Hopefully mcg will come along shortly to explain what’s going on here.

To me, it looks like it should be o.k. as is (you don’t need to run cvx_startup inside the for loop though - just run it once for the session if needed). However, I get the same error message as you, and still do if using quad_form, or indeed even replacing Gk’*Gk with eye(Gk_n). However, if lamda is removed from the objective function, then it is accepted, and the CVX model is successfully solved. I’ll leave it to mcg to determine whether this is a bug or a feature.

I’m afraid I am swamped at the moment and cannot diagnose the specific problem. However, what you should do is replace x'*Gk'*Gk*x with square_pos(norm(Gk*x)).

mcg, unfortunately, the same error message occurs using square_pos(norm(Gk*x)) , and the problem is accepted and solved when lamda is removed from the objective function.

OK, I don’t see how that’s possible though. square_pos(norm(Gk*x)) does not call quad_form. Where else is there a quadratic form in this problem?

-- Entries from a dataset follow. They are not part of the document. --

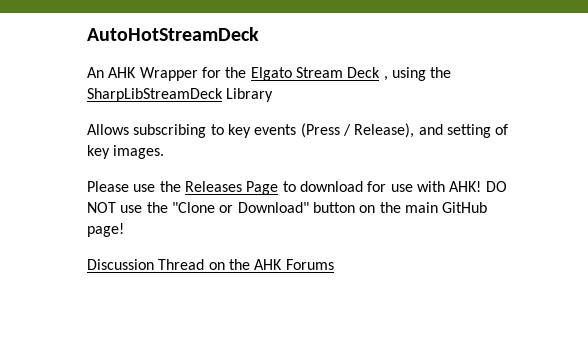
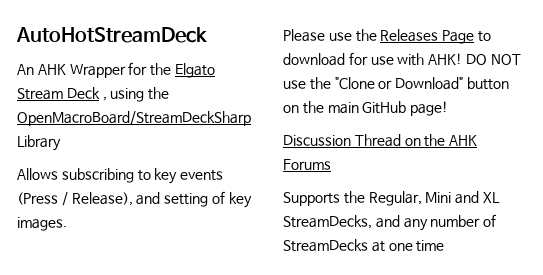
[87,88,223,102] SharpLibStreamDeck -> [17,111,251,126] OpenMacroBoard/StreamDeckSharp
(334, 264) none -> [283,191,500,206] [283,214,497,231] [283,239,445,252] // Supports the Regular, Mini and XL StreamDecks, and any number of StreamDecks at one time

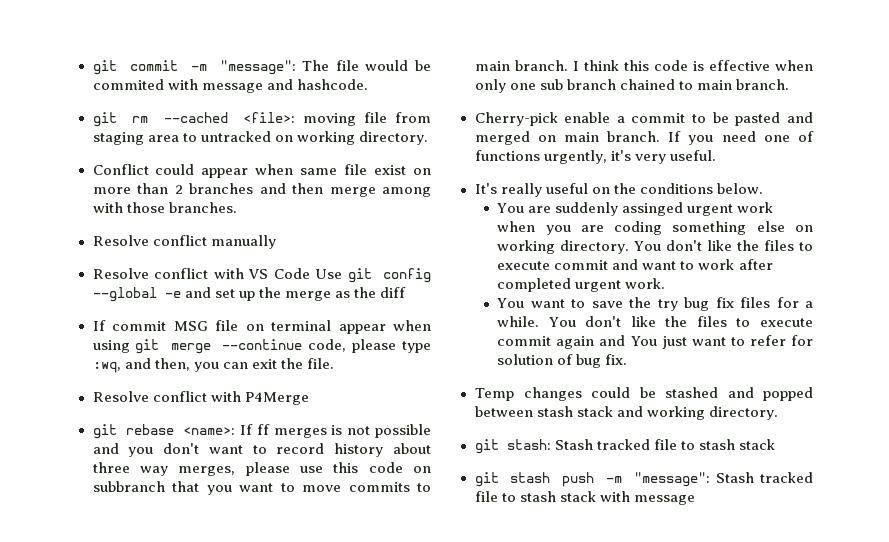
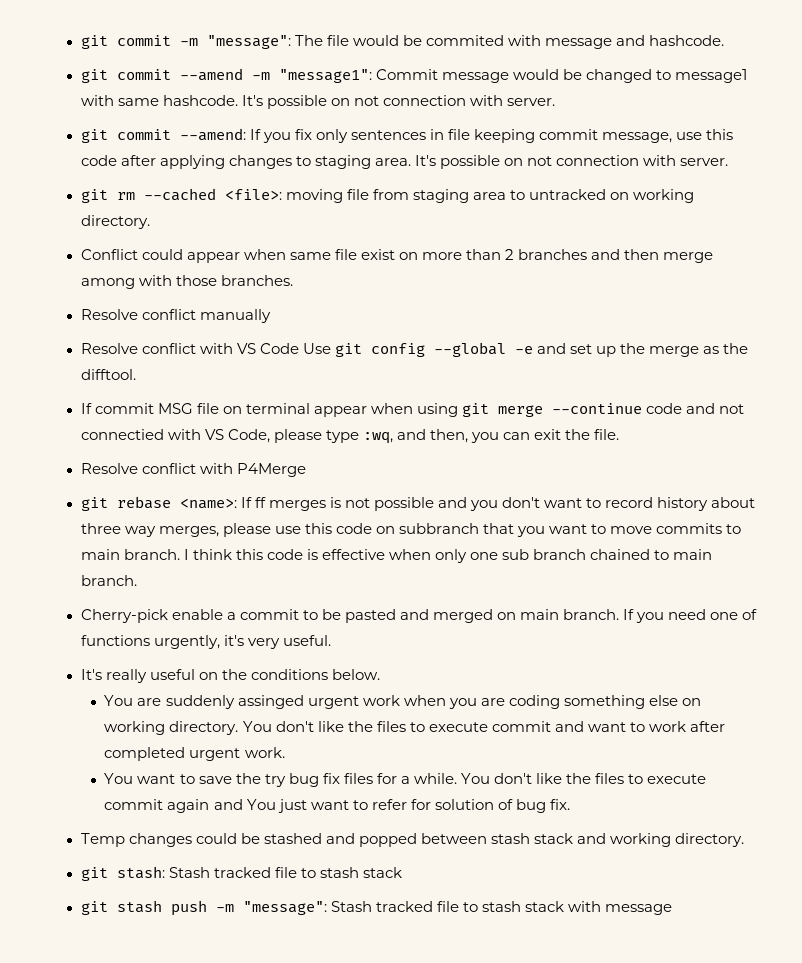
(368, 84) none -> [80,68,747,83] [80,95,555,109] [80,128,734,143] [80,155,729,169] // git commit --amend -m "message1": Commit message would be changed to message1 with same hashcode. It's possible on not connection with server. // git commit --amend: If you fix only sentences in file keeping commit message, use this code after applying changes to staging area. It's possible on not connection with server.
[379,287,406,298] diff -> [80,369,136,380] difftool.
[308,339,347,352] code, -> [646,403,745,414] [80,429,270,443] code and not connectied with VS Code,

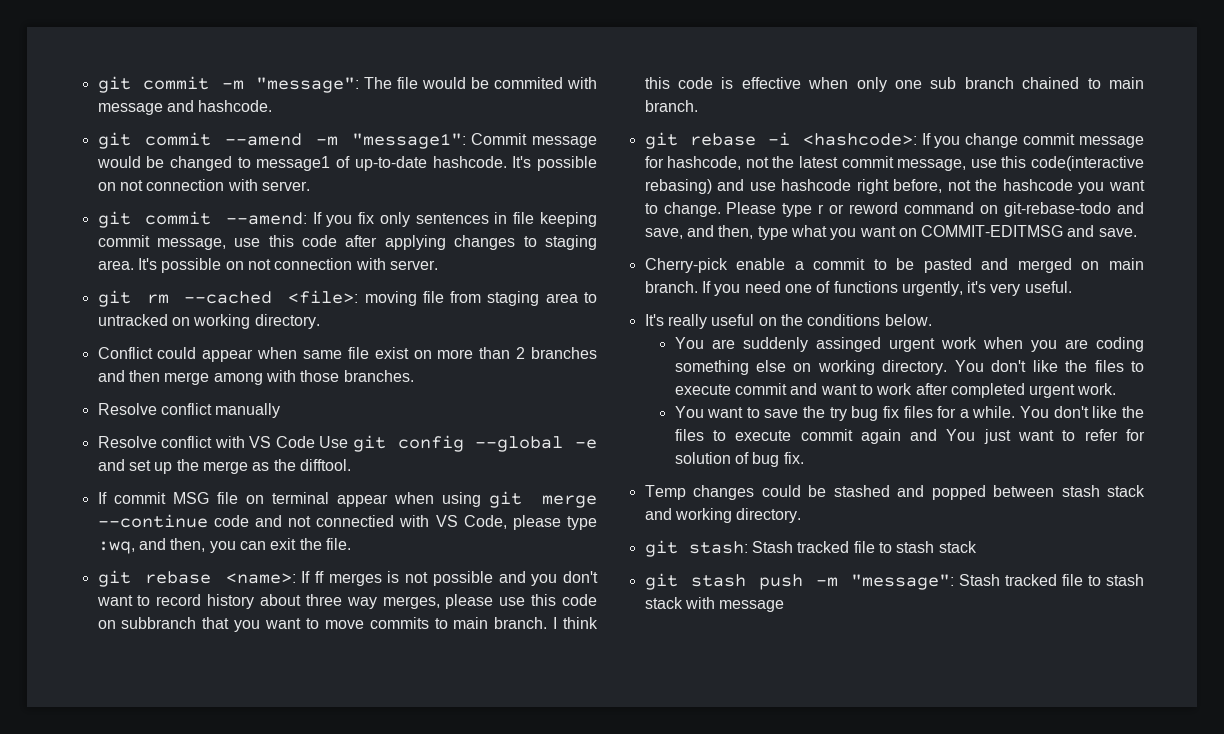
[80,95,159,106] with same -> [336,156,427,171] of up-to-date
[80,463,306,477] // Resolve conflict with P4Merge -> (351, 544) none
(137, 580) none -> [644,132,1144,149] [644,156,1144,171] [644,179,1145,194] [644,202,1144,217] [644,225,1137,240] // git rebase -i <hashcode>: If you change commit message for hashcode, not the latest commit message, use this code(interactive rebasing) and use hashcode right before, not the hashcode you want to change. Please type r or reword command on git-rebase-todo and save, and then, type what you want on COMMIT-EDITMSG and save.

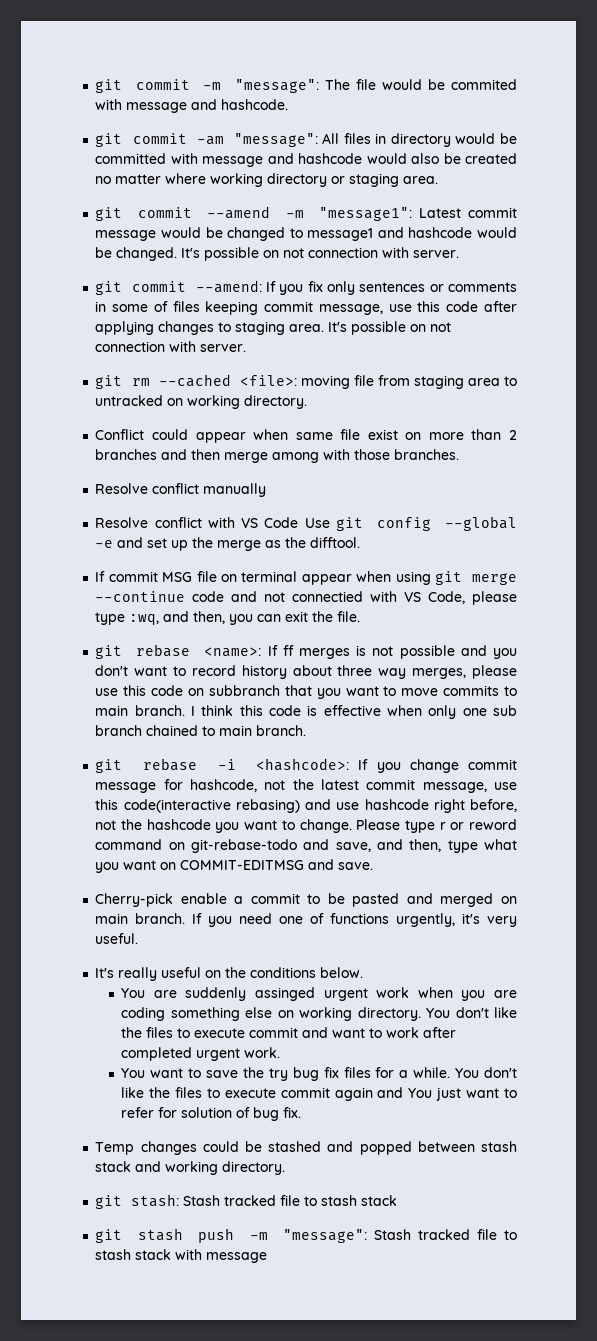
(273, 106) none -> [95,133,517,147] [95,153,517,167] [95,173,439,187] // git commit -am "message": All files in directory would be committed with message and hashcode would also be created no matter where working directory or staging area.
[471,133,528,145] Commit -> [419,207,517,218] Latest commit
[336,156,507,171] of up-to-date hashcode. -> [377,227,517,238] [95,247,178,261] and hashcode would be changed.
[494,212,535,224] in file -> [429,282,517,292] [95,301,200,312] or comments in some of files

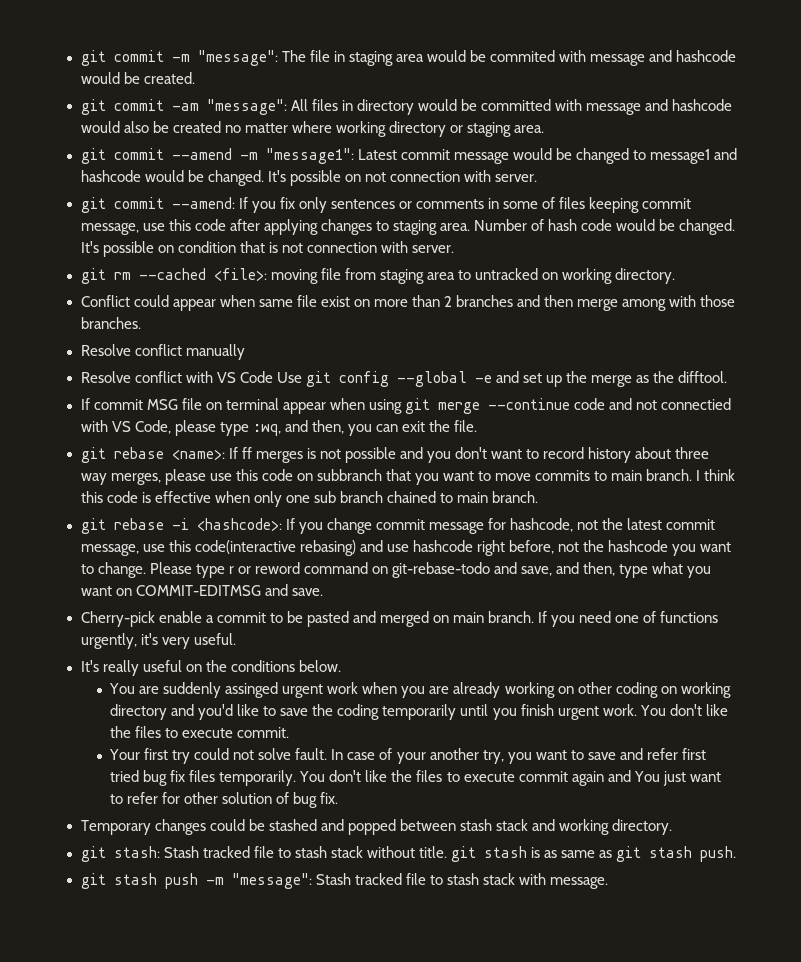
(376, 84) none -> [333,51,424,66] in staging area
[221,99,289,110] hashcode. -> [676,50,737,62] [80,72,195,84] hashcode would be created.
[328,321,427,335] It's possible on -> [474,219,736,235] [80,241,278,257] Number of hash code would be changed. It's possible on condition that is
[121,1007,517,1021] [121,1027,457,1038] [121,1047,281,1061] [121,1067,451,1081] coding something else on working directory. You don't like the files to execute commit and want to work after completed urgent work. // You want to save the try bug fix files for a while. -> [453,682,731,698] [110,704,728,720] [110,726,290,738] [109,748,706,764] [110,770,297,786] already working on other coding on working directory and you'd like to save the coding temporarily until you finish urgent work. You don't like the files to execute commit. // Your first try could not solve fault. In case of your another try, you want to save and refer first tried bug fix files temporarily.
(178, 1112) none -> [184,792,219,804] other
[95,1142,135,1155] Temp -> [80,820,151,835] Temporary
(398, 1200) none -> [366,846,737,862] without title. git stash is as same as git stash push.
[206,1252,268,1263] message -> [549,877,608,889] message.

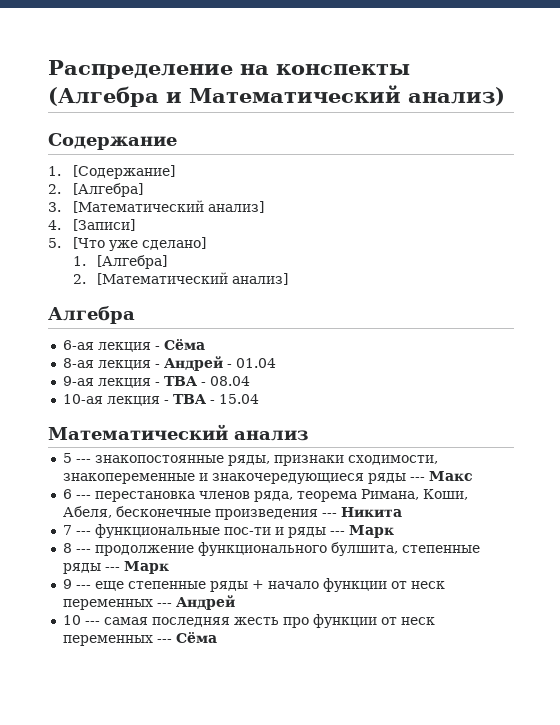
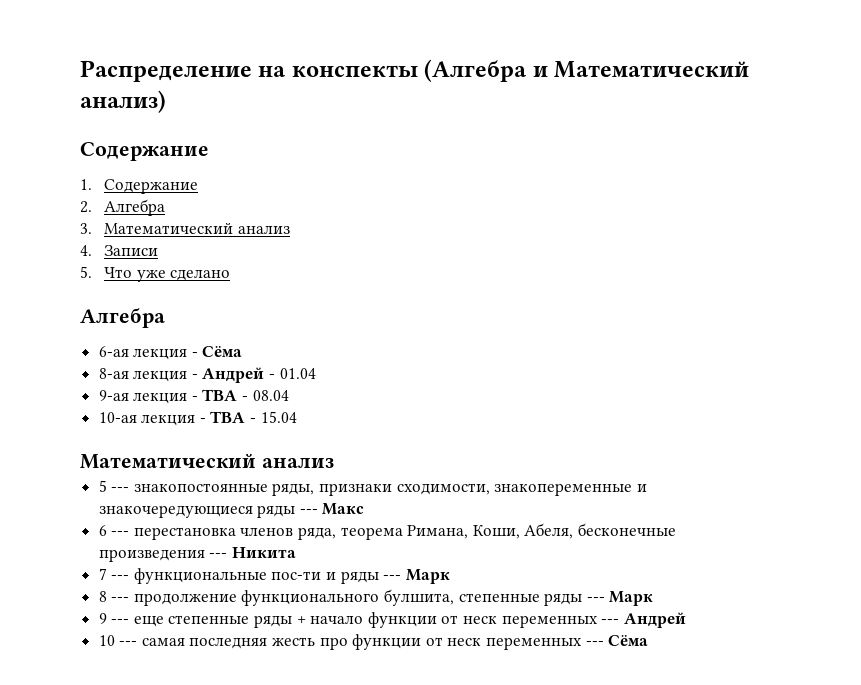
[72,165,175,179] [48,183,143,197] [Содержание] // 2. [Алгебра] -> [104,179,199,194] [80,199,166,216] Содержание // 2. Алгебра
[72,200,264,213] [Математический анализ] -> [104,222,290,234] Математический анализ
[72,219,135,231] [Записи] -> [104,245,159,256] Записи
[72,237,206,251] [72,255,168,269] [72,272,289,285] [Что уже сделано] // 1. [Алгебра] // 2. [Математический анализ] -> [104,267,231,282] Что уже сделано

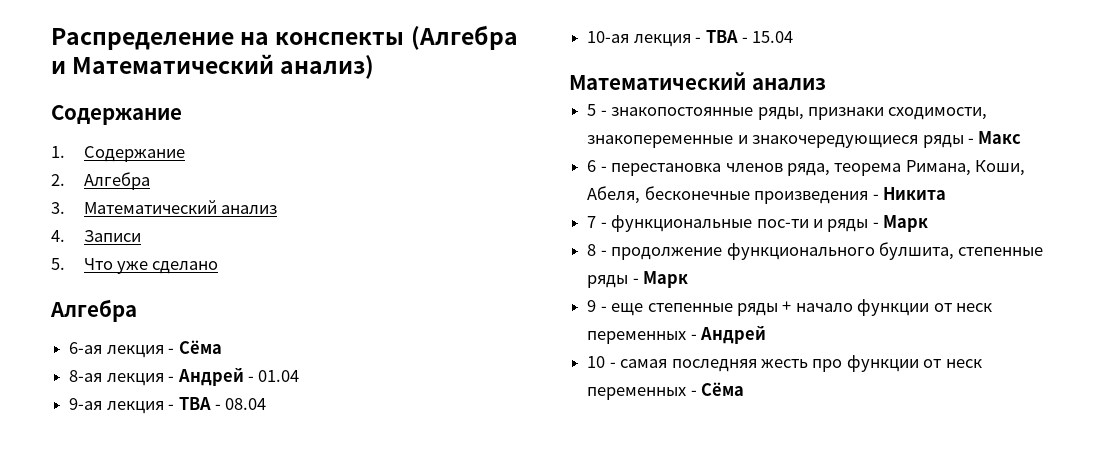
[111,487,130,492] --- -> [600,110,607,116] -
[299,509,318,514] --- -> [967,138,974,144] -
[111,531,130,536] --- -> [600,166,607,172] -
[209,553,228,558] --- -> [872,194,879,200] -
[111,575,130,580] --- -> [600,222,607,228] -
[383,575,402,580] --- -> [872,222,879,228] -
[111,597,130,602] --- -> [600,250,607,256] -
[586,597,605,602] --- -> [632,278,639,284] -
[111,619,130,624] --- -> [600,306,607,312] -
[601,619,620,624] --- -> [690,334,697,340] -
[119,641,138,646] --- -> [609,362,616,368] -
[585,641,604,646] --- -> [690,390,697,396] -

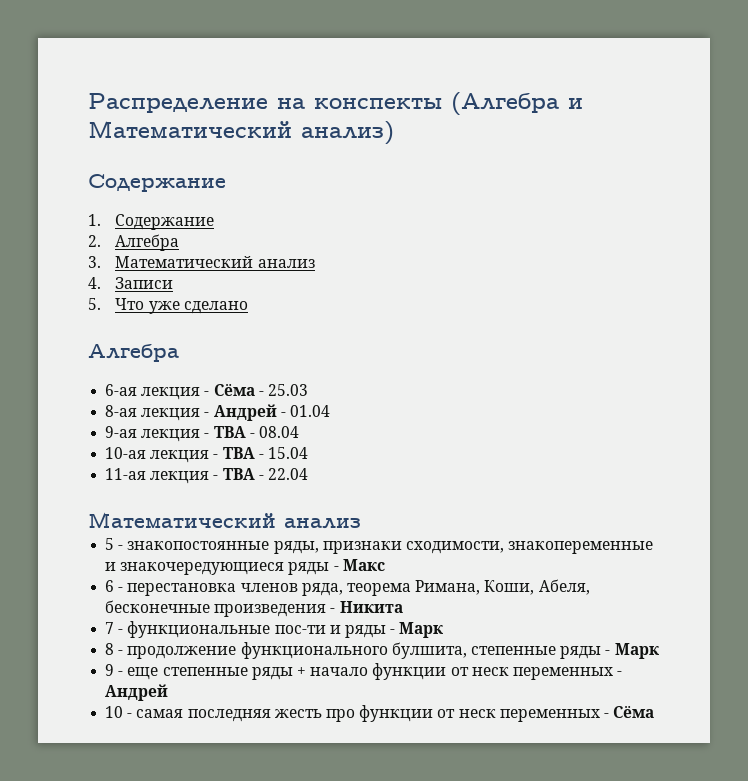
(222, 347) none -> [258,384,308,396] - 25.03
(794, 37) none -> [105,468,308,484] // 11-ая лекция - TBA - 22.04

Oh, never mind. lambda is a variable. This is straight-up non-DCP-compliant.

If you did not intend lambda to be a variable, do not declare it as such. Otherwise, CVX is doing exactly the right thing.

Mea culpa. I’m not sure how I was mentally “missing” the product of lamda with x. So the answer is it was a bug in my thinking. Nevertheless, the error message is not the most illuminating regarding the real problem, but I suppose errors can propagate a while before they generate an error message, which could be downstream of where the real error is.

Yeah. The problem is that lambda*x is interpreted as a quadratic form, and ultimately passed to quad_form.

Thanks for your reply.
My teacher said the lambda is an empirical value.
If not, as you say,this problem isn’t convex optimization problem.

Then it should be a constant that is fixed for the purposes of the model. Set its value, and remove it as a variable, and you should be fine.